Al final de cuentas, la demanda de alimentos – soja,
maíz, trigo y carne – solo puede caer hasta cierto
punto, aún con los consumidores reduciendo sus
gastos y una recesión global que continúe por algún
tiempo.
De hecho, estos últimos vaivenes de la economía
global podrían incluso ayudar a mejorar las
perspectivas de aumento en el precio de los
principales commodities alimenticios.
Las preocupaciones sobre la producción de alimentos,
la crisis en la disponibilidad de créditos para el
sector agropecuario en todo el mundo y la creciente
demanda, principalmente por parte de China e India,
son algunos de los factores que están dando
fortaleza al precio de los principales commodities
alimenticios, según la opinión de muchos analistas.

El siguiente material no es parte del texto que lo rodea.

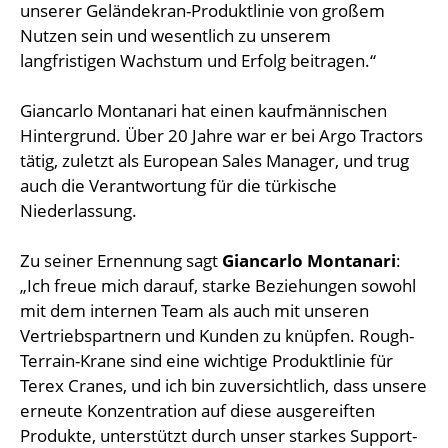
unserer Geländekran-Produktlinie von großem
Nutzen sein und wesentlich zu unserem
langfristigen Wachstum und Erfolg beitragen.“
Giancarlo Montanari hat einen kaufmännischen
Hintergrund. Über 20 Jahre war er bei Argo Tractors
tätig, zuletzt als European Sales Manager, und trug
auch die Verantwortung für die türkische
Niederlassung.
Zu seiner Ernennung sagt
Giancarlo Montanari
:
„Ich freue mich darauf, starke Beziehungen sowohl
mit dem internen Team als auch mit unseren
Vertriebspartnern und Kunden zu knüpfen. Rough-
Terrain-Krane sind eine wichtige Produktlinie für
Terex Cranes, und ich bin zuversichtlich, dass unsere
erneute Konzentration auf diese ausgereiften
Produkte, unterstützt durch unser starkes Support-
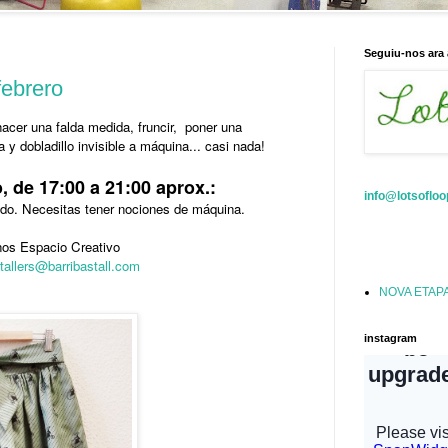
Seguiu-nos ara 
febrero
hacer una falda medida, fruncir, poner una
a y dobladillo invisible a máquina... casi nada!
, de 17:00 a 21:00 aprox.:
info@lotsoflo
uído. Necesitas tener nociones de máquina.
nos Espacio Creativo
tallers@barribastall.com
NOVA ETAP
instagram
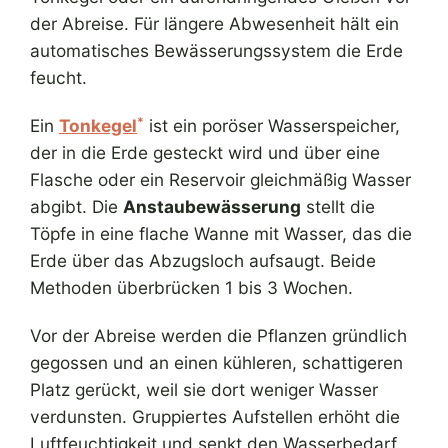
der Abreise. Für längere Abwesenheit hält ein
automatisches Bewässerungssystem die Erde
feucht.
*
Ein
Tonkegel
ist ein poröser Wasserspeicher,
der in die Erde gesteckt wird und über eine
Flasche oder ein Reservoir gleichmäßig Wasser
abgibt. Die
Anstaubewässerung
stellt die
Töpfe in eine flache Wanne mit Wasser, das die
Erde über das Abzugsloch aufsaugt. Beide
Methoden überbrücken 1 bis 3 Wochen.
Vor der Abreise werden die Pflanzen gründlich
gegossen und an einen kühleren, schattigeren
Platz gerückt, weil sie dort weniger Wasser
verdunsten. Gruppiertes Aufstellen erhöht die
Luftfeuchtigkeit und senkt den Wasserbedarf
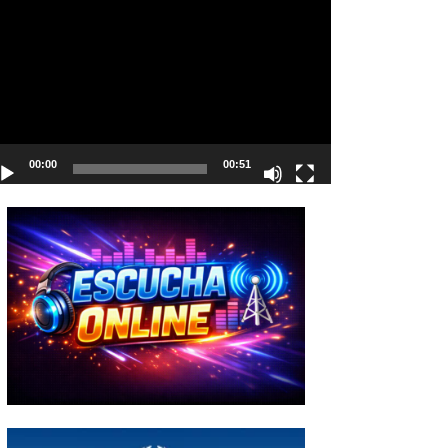
deo
00:00
00:51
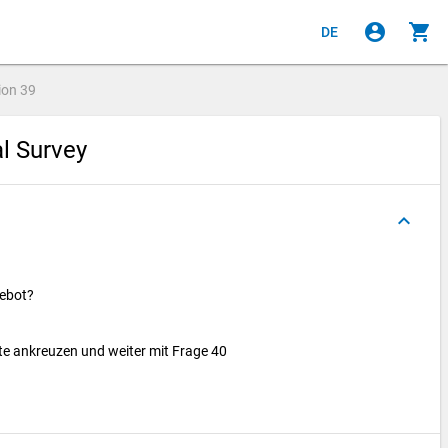
account_circle
shopping_cart
DE
ion
39
al Survey
keyboard_arrow_up
gebot?
tte ankreuzen und weiter mit Frage 40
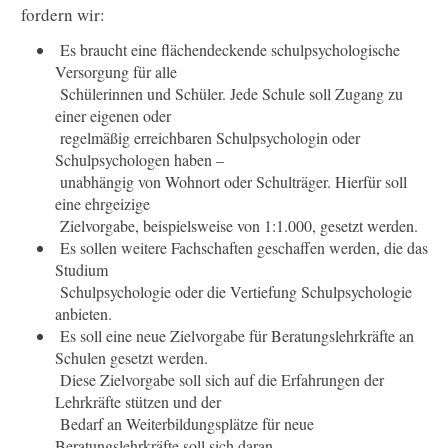
fordern wir:
Es braucht eine flächendeckende schulpsychologische
Versorgung für alle
Schülerinnen und Schüler. Jede Schule soll Zugang zu
einer eigenen oder
regelmäßig erreichbaren Schulpsychologin oder
Schulpsychologen haben –
unabhängig von Wohnort oder Schulträger. Hierfür soll
eine ehrgeizige
Zielvorgabe, beispielsweise von 1:1.000, gesetzt werden.
Es sollen weitere Fachschaften geschaffen werden, die das
Studium
Schulpsychologie oder die Vertiefung Schulpsychologie
anbieten.
Es soll eine neue Zielvorgabe für Beratungslehrkräfte an
Schulen gesetzt werden.
Diese Zielvorgabe soll sich auf die Erfahrungen der
Lehrkräfte stützen und der
Bedarf an Weiterbildungsplätze für neue
Beratungslehrkräfte soll sich daran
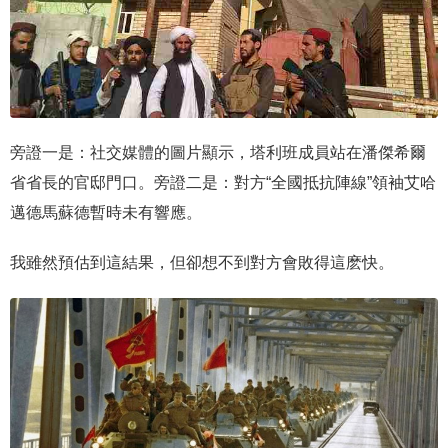
旁證一是：社交媒體的圖片顯示，塔利班成員站在潘傑希爾
省省長的官邸門口。旁證二是：對方“全國抵抗陣線”領袖艾哈
邁德馬蘇德暫時未有響應。
我雖然預估到這結果，但卻想不到對方會敗得這麽快。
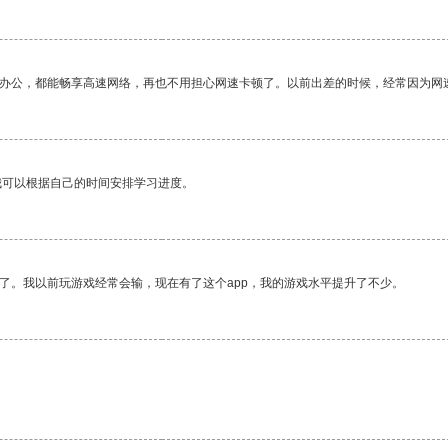
作办公，都能畅享高速网络，再也不用担心网速卡顿了。以前出差的时候，经常因为网
我可以根据自己的时间安排学习进度。
了。我以前玩游戏经常会输，现在有了这个app，我的游戏水平提升了不少。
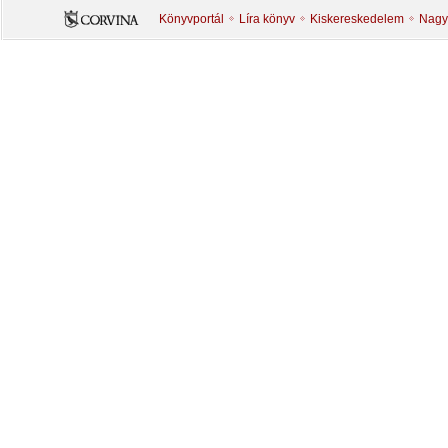
Könyvportál
Líra könyv
Kiskereskedelem
Nagy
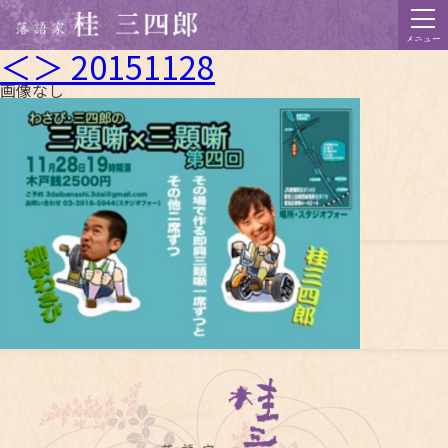
メニュー
＜＞ 20151128
画像なし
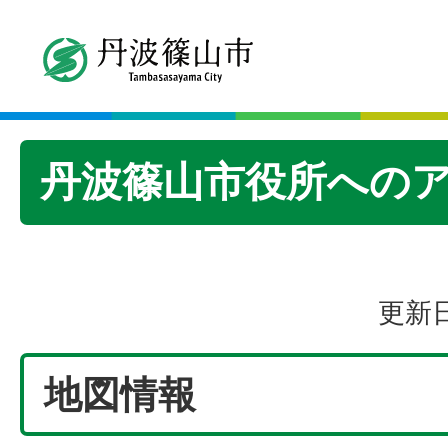
丹波篠山市役所への
更新日
地図情報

Incluso si se hace un análisis un poco más
“sociológico”, podríamos decir que: “se ha llegado a
un punto en el que todos esperamos que los alimentos
que queremos estén donde los queremos y cuando los
queremos”. Para que esto sea una realidad en la vida
cotidiana, tiene que haber abundancia de producción
y un gran comercio internacional que lleve los
alimentos directamente a los lugares de demanda. La
verdad es que “los alimentos siguen siendo una
necesidad, incluso en tiempos difíciles”.
Si se analiza solamente a China, algunos analistas
ya creen que la demanda del gigante oriental por
commodities alimenticios podría estar, de hecho,
comenzando a crear una fuerte presión casi agobiante
sobre el sistema global de producción de alimentos.